Uniform Manifold Approximation with Two-phase Optimization (UMATO) is a dimensionality reduction technique, which can preserve the global as well as the local structure of high-dimensional data. Most existing dimensionality reduction algorithms focus on either of the two aspects, however, such insufficiency can lead to overlooking or misinterpreting important global patterns in the data. Moreover, the existing algorithms suffer from instability. To address these issues, UMATO proposes a two-phase optimization: global optimization and local optimization. First, we obtain the global structure by selecting and optimizing the hub points. Next, we initialize and optimize other points using the nearest neighbor graph. Our experiments with one synthetic and three real world datasets show that UMATO can outperform the baseline algorithms, such as PCA, t-SNE, Isomap, UMAP, LAMP and PacMAP, in terms of accuracy, stability, and scalability.
- Python 3.9 or greater
- scikit-learn
- numpy
- scipy
- numba
- pandas (to read csv files)
UMATO is available via pip.
pip install umato
import umato
from sklearn.datasets import load_iris
X, y = load_iris(return_X_y=True)
emb = umato.UMATO(hub_num=50).fit_transform(X)
For detailed information on the algorithm and parameter usage, check the API listed under Wiki.
Detailed statistical data supporting our findings in accuracy and scalability analyses are presented in the figures below:
The average scores that nine DR techniques obtain in the accuracy analysis. For each quality metric, DR techniques ranked in the first--fourth place are highlighted in blue, where we assign higher opacity to the better techniques. Similarly, techniques ranked in the six--ninth place are highlighted in red, where worse techniques have higher opacity. UMATO substantially outperforms baselines in terms of global metrics with a slight sacrifice in local metric scores. Note that we standardize both the original data and projections to minimize the impact of scaling.

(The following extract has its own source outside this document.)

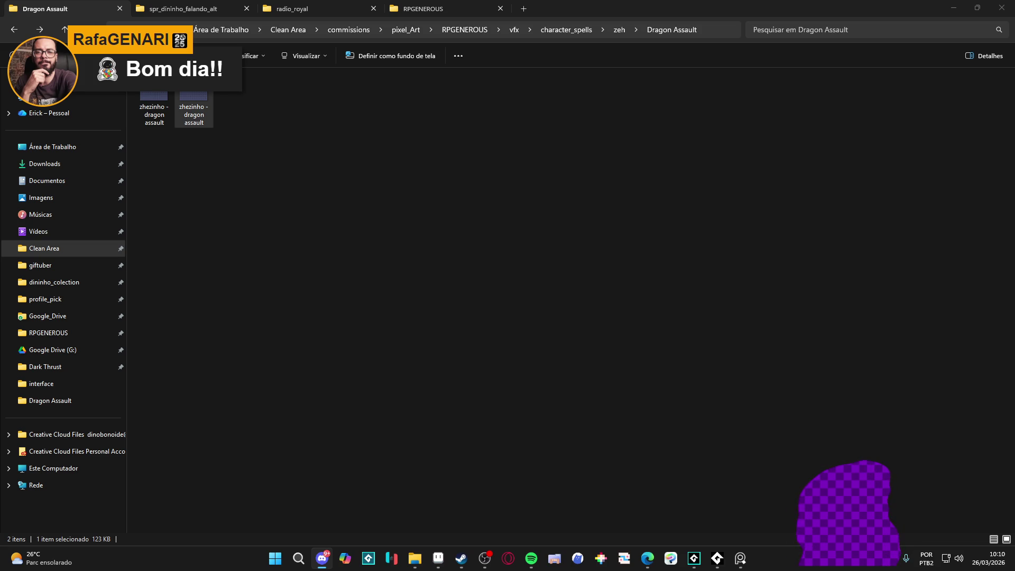
{"action": "key", "text": "alt+Tab"}
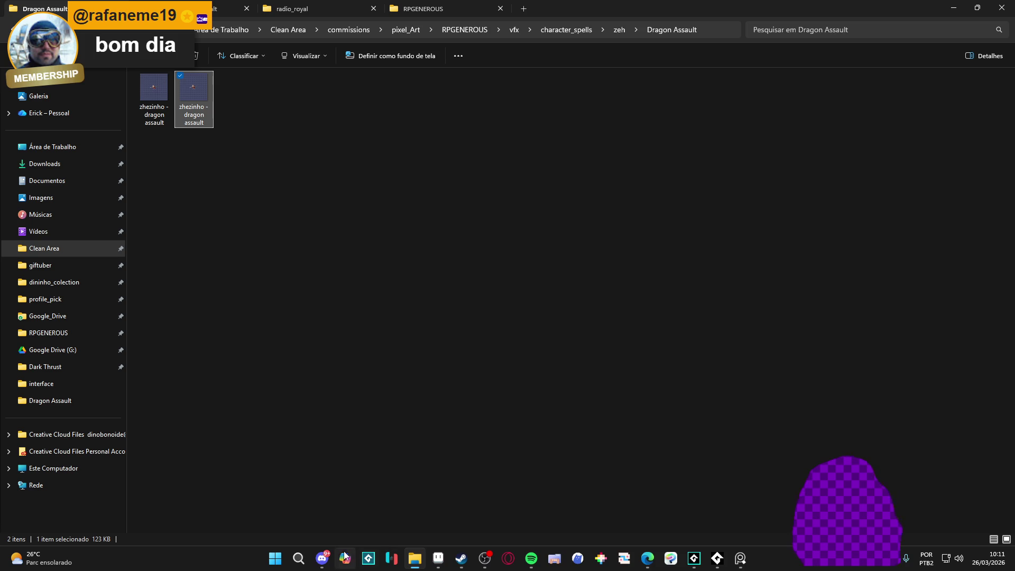
{"action": "left_click", "coordinate": [445, 565]}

The subset of the projections generated in our accuracy analysis. Colors depict the class label of each dataset. The analysis results verified that UMATO outperforms competitors in terms of accurately preserving global structure while maintaining competitive performance in depicting local structure.
UMATO can be cited as follows:
@inproceedings{jeon2022vis,
title={Uniform Manifold Approximation with Two-phase Optimization},
author={Jeon, Hyeon and Ko, Hyung-Kwon and Lee, Soohyun and Jo, Jaemin and Seo, Jinwook},
booktitle={2022 IEEE Visualization and Visual Analytics (VIS)},
pages={80--84},
year={2022},
organization={IEEE}
}
Jeon, H., Ko, H. K., Lee, S., Jo, J., & Seo, J. (2022, October). Uniform Manifold Approximation with Two-phase Optimization. In 2022 IEEE Visualization and Visual Analytics (VIS) (pp. 80-84). IEEE.